Throw in hyper-fast action scenes, almost too fast to see what’s going on (which seem to be trendy these days), and for some reason whenever a starship goes to warp it sounds like a gunshot or a sonic boom. Also, there’s no visual representation of starships going to warp, it’s just instant. They’re in normal space and then they’re in warp after you hear a deafening crack. It’s like magic or something, which, for all I know, may very well BE what drives this ghoulish universe. The entire way Star Trek works is rewritten. Kirk inherits the Enterprise in a totally different manner after going from cadet to captain in an hour. To cap it all off Leonad Nimoy narrates the ending where William Shatner normally said at the BEGINNING: “These are the voyages of the starship Enterprise…” and it felt okay, but at the same time, it just felt awkward, like almost everything else in this movie. It seems like director J. J. Abrams can do no right. The movie was fairly funny, and seemed to capture a lot of the jovial atmosphere of all the series; however, a lot of the true Trek jokes were delivered in an almost punishing way to which no one laughed. A lot of stereotypical lines and things you’ve heard a million times pop up, but they just felt all wrong (and the audience seemed to sense this). I went into this movie giving myself a lobotomy: I tried to like it. However, afterwards, I was so speechless by how bad it was that I didn’t talk for over an hour, until I had to order some shrimp.

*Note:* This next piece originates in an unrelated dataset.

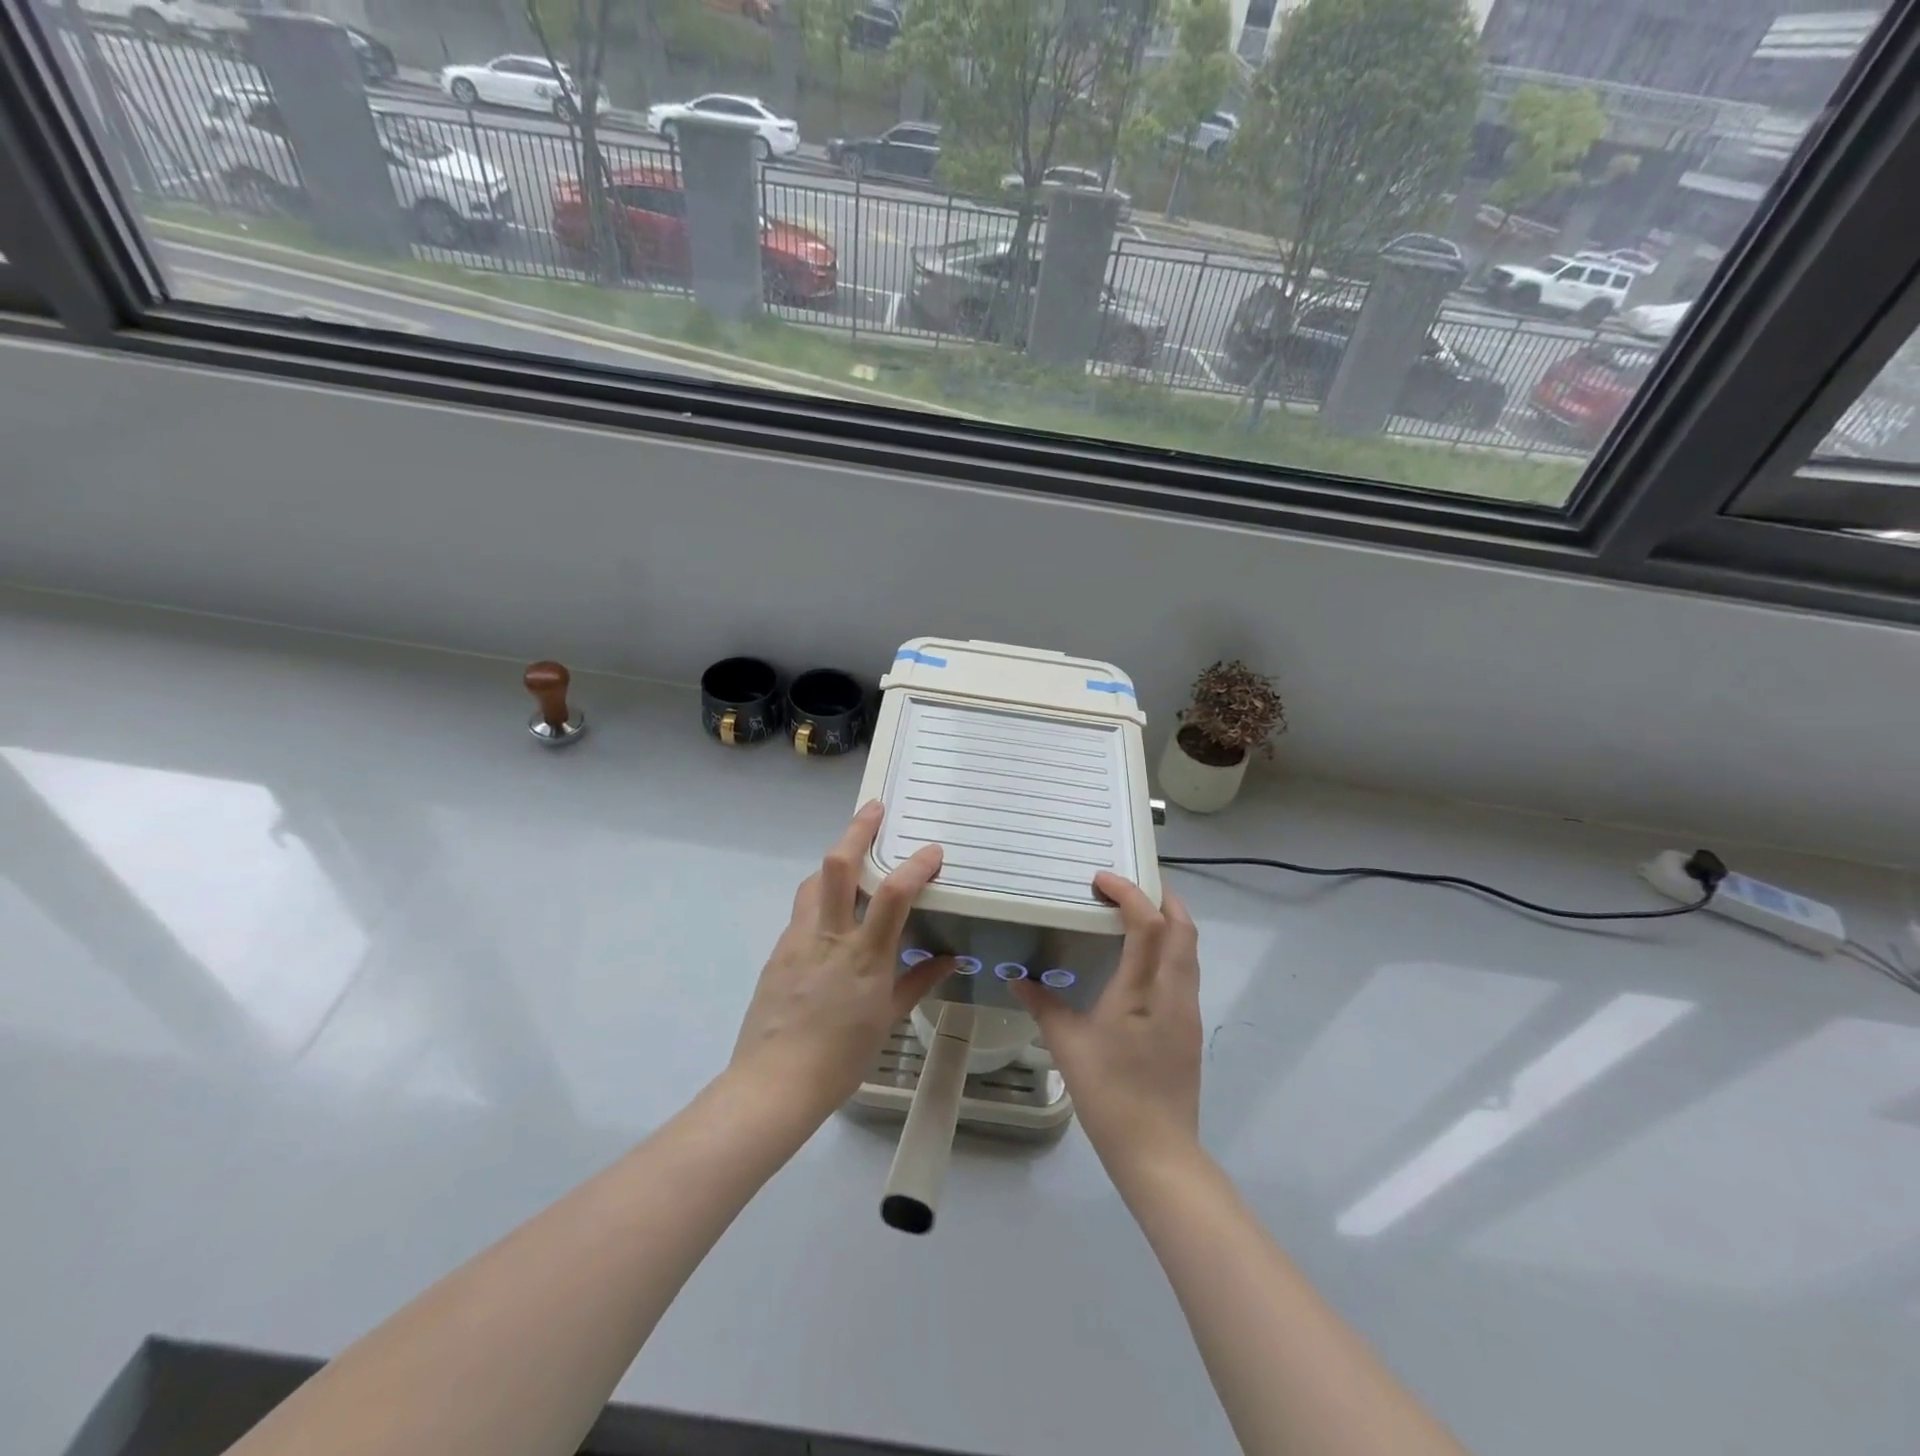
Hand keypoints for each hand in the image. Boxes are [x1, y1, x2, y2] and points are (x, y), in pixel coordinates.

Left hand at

Why does everything I love have to be taken, “Hollywoodized” to make money, and then pimped out? I guess it just goes to show: you can’t fight Hollywood, though anyone who’s ever talked to me knows I try. So many of my favorite things have been made into awful movies… some part of me just wants to give up, turn my mind off, and become as dumb as the people who are satisfied by this crap so I can get some enjoyment out of it.

If you take the movie for the explosions and the humor, it is enjoyable. If you actually love Star Trek and care about the universe, it is a travesty that I hope to high hell is “retconned.” If you don’t like Star Trek: watch it. If you have ever enjoyed Star Trek: pretend this movie doesn’t exist, you’ll be better off for it.

Just another run of the mill Hollywood action movie with a big title to get your money: one and a half incorrectly portrayed Starships out of five.